• Aim of the task: Please rewrite everything from the start of the items down to the line containing "one pictured below", replacing "neural networks" with "neural nets" and leaving all else unchanged.

• Information provided:

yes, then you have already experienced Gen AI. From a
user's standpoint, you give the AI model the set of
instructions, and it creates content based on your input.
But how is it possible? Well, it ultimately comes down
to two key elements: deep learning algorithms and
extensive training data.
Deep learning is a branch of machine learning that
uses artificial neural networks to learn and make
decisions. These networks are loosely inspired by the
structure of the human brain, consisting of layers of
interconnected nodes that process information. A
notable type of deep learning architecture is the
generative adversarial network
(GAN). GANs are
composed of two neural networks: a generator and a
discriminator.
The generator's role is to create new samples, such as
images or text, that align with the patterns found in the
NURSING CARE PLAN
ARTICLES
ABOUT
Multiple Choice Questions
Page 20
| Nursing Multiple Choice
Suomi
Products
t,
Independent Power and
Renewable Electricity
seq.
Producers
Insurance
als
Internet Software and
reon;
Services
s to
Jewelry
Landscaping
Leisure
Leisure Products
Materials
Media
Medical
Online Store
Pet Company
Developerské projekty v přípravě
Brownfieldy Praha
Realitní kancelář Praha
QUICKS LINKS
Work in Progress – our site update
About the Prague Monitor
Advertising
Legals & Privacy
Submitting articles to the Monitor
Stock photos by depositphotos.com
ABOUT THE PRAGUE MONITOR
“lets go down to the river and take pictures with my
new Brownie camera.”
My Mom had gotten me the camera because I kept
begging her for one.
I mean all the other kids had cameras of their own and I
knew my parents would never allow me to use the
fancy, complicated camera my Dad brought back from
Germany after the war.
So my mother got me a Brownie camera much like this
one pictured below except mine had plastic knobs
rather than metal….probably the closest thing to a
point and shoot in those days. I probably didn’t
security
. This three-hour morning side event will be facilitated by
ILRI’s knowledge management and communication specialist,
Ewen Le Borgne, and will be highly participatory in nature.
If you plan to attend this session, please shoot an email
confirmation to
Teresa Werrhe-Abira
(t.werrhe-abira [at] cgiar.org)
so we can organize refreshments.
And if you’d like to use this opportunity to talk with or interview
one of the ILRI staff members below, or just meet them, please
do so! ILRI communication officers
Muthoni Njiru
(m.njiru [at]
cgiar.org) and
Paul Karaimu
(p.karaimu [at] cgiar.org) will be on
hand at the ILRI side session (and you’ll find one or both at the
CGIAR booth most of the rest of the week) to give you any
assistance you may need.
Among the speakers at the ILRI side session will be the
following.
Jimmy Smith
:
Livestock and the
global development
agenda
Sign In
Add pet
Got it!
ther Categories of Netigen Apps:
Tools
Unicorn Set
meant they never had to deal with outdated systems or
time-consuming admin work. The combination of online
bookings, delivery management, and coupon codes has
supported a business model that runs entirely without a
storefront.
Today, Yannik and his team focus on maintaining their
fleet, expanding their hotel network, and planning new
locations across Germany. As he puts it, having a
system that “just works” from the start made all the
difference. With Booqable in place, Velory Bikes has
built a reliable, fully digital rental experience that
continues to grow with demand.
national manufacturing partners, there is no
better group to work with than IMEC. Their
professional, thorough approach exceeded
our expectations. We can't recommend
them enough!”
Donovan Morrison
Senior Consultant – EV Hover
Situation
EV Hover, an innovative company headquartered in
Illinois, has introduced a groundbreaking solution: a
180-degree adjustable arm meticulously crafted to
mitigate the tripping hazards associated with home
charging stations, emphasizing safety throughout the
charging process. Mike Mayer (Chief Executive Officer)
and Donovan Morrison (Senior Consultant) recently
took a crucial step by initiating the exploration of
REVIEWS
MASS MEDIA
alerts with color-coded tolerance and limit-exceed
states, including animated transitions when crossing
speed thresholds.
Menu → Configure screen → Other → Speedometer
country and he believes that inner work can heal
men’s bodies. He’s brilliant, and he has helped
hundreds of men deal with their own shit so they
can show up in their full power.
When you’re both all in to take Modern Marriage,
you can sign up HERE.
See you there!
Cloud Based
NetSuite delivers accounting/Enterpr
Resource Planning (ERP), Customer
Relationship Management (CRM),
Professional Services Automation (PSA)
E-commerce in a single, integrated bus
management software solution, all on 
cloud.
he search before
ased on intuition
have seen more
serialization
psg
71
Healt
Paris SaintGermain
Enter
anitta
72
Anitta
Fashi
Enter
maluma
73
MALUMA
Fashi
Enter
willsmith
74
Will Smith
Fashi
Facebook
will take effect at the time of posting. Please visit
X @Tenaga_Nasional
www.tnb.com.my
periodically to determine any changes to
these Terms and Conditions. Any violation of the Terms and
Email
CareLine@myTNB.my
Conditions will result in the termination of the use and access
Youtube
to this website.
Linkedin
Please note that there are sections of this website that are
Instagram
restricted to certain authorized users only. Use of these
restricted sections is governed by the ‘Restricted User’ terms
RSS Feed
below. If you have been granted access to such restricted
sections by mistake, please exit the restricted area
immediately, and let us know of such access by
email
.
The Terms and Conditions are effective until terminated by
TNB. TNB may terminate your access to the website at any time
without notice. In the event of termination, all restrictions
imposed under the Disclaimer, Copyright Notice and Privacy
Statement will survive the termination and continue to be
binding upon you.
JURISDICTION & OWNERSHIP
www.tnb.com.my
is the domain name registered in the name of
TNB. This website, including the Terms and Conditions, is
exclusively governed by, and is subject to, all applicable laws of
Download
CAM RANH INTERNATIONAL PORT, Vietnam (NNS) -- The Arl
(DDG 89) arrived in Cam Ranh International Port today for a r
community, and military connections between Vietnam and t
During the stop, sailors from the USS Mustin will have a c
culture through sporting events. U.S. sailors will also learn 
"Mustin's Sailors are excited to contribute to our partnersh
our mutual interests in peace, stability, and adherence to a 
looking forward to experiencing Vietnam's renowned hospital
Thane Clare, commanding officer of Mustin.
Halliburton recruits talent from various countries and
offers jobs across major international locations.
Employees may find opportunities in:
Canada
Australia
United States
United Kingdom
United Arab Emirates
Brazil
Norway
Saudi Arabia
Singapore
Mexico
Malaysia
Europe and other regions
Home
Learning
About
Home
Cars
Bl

• The completed task:
yes, then you have already experienced Gen AI. From a
user's standpoint, you give the AI model the set of
instructions, and it creates content based on your input.
But how is it possible? Well, it ultimately comes down
to two key elements: deep learning algorithms and
extensive training data.
Deep learning is a branch of machine learning that
uses artificial neural nets to learn and make
decisions. These networks are loosely inspired by the
structure of the human brain, consisting of layers of
interconnected nodes that process information. A
notable type of deep learning architecture is the
generative adversarial network
(GAN). GANs are
composed of two neural nets: a generator and a
discriminator.
The generator's role is to create new samples, such as
images or text, that align with the patterns found in the
NURSING CARE PLAN
ARTICLES
ABOUT
Multiple Choice Questions
Page 20
| Nursing Multiple Choice
Suomi
Products
t,
Independent Power and
Renewable Electricity
seq.
Producers
Insurance
als
Internet Software and
reon;
Services
s to
Jewelry
Landscaping
Leisure
Leisure Products
Materials
Media
Medical
Online Store
Pet Company
Developerské projekty v přípravě
Brownfieldy Praha
Realitní kancelář Praha
QUICKS LINKS
Work in Progress – our site update
About the Prague Monitor
Advertising
Legals & Privacy
Submitting articles to the Monitor
Stock photos by depositphotos.com
ABOUT THE PRAGUE MONITOR
“lets go down to the river and take pictures with my
new Brownie camera.”
My Mom had gotten me the camera because I kept
begging her for one.
I mean all the other kids had cameras of their own and I
knew my parents would never allow me to use the
fancy, complicated camera my Dad brought back from
Germany after the war.
So my mother got me a Brownie camera much like this
one pictured below except mine had plastic knobs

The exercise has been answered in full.